From humble origins and more general compilations during the early 1990s, the Rough Guide to music series has developed its own momentum and grown into a far more specialised and, ultimately, more interesting set of to the roots of world music. This ongoing sub-series on the blues has generated a good deal of interest, not least because blues aficionados now have the luxury of choosing between vinyl and CD formats.
The names are, to a certain extent, familiar, but with some fiendishly hard to find rarer examples of early blues included and thus this is a compilation that will appeal to neophyte and long-term devotee alike.
The excellent liner notes rightly point out that an artificial distinction was made by US record companies in the 1920s between black (African-American) and white music.
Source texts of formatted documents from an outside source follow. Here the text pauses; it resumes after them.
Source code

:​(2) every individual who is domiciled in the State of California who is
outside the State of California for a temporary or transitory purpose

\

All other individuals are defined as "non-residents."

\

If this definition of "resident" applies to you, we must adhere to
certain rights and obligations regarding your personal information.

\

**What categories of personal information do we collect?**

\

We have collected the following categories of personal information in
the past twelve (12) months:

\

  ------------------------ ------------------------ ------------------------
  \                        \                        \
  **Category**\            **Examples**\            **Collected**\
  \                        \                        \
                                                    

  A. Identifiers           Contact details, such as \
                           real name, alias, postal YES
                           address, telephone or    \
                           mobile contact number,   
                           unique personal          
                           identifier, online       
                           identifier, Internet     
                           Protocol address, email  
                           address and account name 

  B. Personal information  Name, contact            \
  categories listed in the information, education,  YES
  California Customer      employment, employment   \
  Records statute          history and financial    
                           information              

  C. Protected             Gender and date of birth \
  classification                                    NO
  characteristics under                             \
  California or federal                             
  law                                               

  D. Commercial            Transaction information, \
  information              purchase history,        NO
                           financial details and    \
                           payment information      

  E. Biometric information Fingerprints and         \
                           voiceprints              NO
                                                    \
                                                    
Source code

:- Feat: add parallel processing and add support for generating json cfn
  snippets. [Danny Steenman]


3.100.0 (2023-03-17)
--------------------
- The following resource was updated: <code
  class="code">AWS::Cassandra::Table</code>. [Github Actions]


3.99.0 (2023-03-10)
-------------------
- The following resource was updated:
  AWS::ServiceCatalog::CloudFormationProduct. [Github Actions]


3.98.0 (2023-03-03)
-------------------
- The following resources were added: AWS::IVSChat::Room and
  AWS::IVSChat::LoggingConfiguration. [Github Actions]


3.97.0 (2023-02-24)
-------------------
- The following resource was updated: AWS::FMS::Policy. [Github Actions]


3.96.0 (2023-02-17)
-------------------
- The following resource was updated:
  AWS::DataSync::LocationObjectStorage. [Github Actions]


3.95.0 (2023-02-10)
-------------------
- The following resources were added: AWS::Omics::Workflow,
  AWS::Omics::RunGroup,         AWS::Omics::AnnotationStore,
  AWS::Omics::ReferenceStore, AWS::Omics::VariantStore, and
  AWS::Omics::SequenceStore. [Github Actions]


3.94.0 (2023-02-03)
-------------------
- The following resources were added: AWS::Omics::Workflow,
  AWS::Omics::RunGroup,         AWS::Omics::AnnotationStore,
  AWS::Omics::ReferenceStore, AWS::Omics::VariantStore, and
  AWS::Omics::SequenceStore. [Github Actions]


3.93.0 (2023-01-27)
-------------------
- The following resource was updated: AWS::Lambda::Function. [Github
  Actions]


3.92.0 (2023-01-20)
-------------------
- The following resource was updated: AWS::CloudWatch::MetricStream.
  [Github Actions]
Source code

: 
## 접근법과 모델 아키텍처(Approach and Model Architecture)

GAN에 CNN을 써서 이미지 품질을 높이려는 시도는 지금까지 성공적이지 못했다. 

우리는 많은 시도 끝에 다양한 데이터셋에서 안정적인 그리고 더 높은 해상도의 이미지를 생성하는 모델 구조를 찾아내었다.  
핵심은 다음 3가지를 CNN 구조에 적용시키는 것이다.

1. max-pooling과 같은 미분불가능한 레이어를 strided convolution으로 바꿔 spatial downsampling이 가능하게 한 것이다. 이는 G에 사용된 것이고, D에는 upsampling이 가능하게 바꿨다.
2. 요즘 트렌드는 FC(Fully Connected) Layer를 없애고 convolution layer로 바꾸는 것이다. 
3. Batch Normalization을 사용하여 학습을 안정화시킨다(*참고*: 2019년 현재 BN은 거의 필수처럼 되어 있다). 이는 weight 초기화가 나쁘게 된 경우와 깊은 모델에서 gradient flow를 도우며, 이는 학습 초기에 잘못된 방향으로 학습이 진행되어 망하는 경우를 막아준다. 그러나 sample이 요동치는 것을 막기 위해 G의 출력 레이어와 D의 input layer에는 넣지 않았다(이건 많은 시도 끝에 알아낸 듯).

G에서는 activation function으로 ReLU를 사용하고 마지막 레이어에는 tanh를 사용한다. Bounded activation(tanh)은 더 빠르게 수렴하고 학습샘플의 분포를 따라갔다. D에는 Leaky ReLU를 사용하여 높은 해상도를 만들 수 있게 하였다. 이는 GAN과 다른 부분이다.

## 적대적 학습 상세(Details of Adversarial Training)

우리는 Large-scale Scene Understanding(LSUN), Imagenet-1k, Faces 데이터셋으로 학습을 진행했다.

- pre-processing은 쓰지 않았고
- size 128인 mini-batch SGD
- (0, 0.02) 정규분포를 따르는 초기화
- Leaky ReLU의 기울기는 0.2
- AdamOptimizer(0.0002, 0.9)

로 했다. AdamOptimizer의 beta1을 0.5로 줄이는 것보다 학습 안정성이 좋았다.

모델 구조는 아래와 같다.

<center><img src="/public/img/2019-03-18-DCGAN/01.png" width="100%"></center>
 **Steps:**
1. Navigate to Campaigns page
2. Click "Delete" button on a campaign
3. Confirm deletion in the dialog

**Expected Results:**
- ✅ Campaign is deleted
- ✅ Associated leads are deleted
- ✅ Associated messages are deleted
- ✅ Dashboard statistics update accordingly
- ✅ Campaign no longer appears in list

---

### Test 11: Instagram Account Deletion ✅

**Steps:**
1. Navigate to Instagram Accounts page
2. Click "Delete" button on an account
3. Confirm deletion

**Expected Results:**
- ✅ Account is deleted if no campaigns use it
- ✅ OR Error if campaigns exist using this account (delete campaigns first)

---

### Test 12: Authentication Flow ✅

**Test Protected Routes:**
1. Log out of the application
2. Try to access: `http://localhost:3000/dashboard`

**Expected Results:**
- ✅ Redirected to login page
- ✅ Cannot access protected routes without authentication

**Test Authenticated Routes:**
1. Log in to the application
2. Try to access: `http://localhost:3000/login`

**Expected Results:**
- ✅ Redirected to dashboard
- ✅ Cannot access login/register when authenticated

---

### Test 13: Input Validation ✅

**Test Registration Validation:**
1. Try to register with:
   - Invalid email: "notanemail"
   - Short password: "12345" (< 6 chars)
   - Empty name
In reality, the distinctions were far more nuanced with musicians borrowing from one another. A major plus of this anthology is that it demonstrates by placing seemingly disparate musical traditions together how country blues and country folk were inextricably linked and inter-connected. Thus we have examples here of Doc Boggs and Charlie Poole who would not normally be associated with the blues, but whose repertoire was diverse and the specific songs selected here would comfortably fit into any reasonable definition of the blues. The Hawaiian slide was highly influential and Jimmy Rodgers storytelling quality comes to the fore on, ‘Mule skinned blues (blues yodel #8)’ and let no-one tell you that the stretched out vocals have nothing whatsoever to do with the blues.
One aspect of traditional folk music is that it follows on from the European late 1700 tradition of ‘parlour’ guitar and it is fascinating to contemplate how, while the white middle classes would perform light classical on the guitar, in the United States this filtered down via the so-called ‘lower classes’ into folk music with a wider world roots sensibility. Examples here are of John Dilleshaw performing a ‘Spanish Fandango’, and even the opener, ‘Guitar Rag’ by Roy Harvey and Jess Johnson.
More conventional blues interpretations are to be found on Sam McGee’s ‘Buck Dancer’s Choice’, and this writer would willingly welcome the opportunity to listen to a good deal more of his excellent sound. Likewise, Clarence Green impresses on ‘Johnson City Blues’. At seventy-five minutes, the quality and quantity of music on offer is evenly distributed and makes for compelling listening.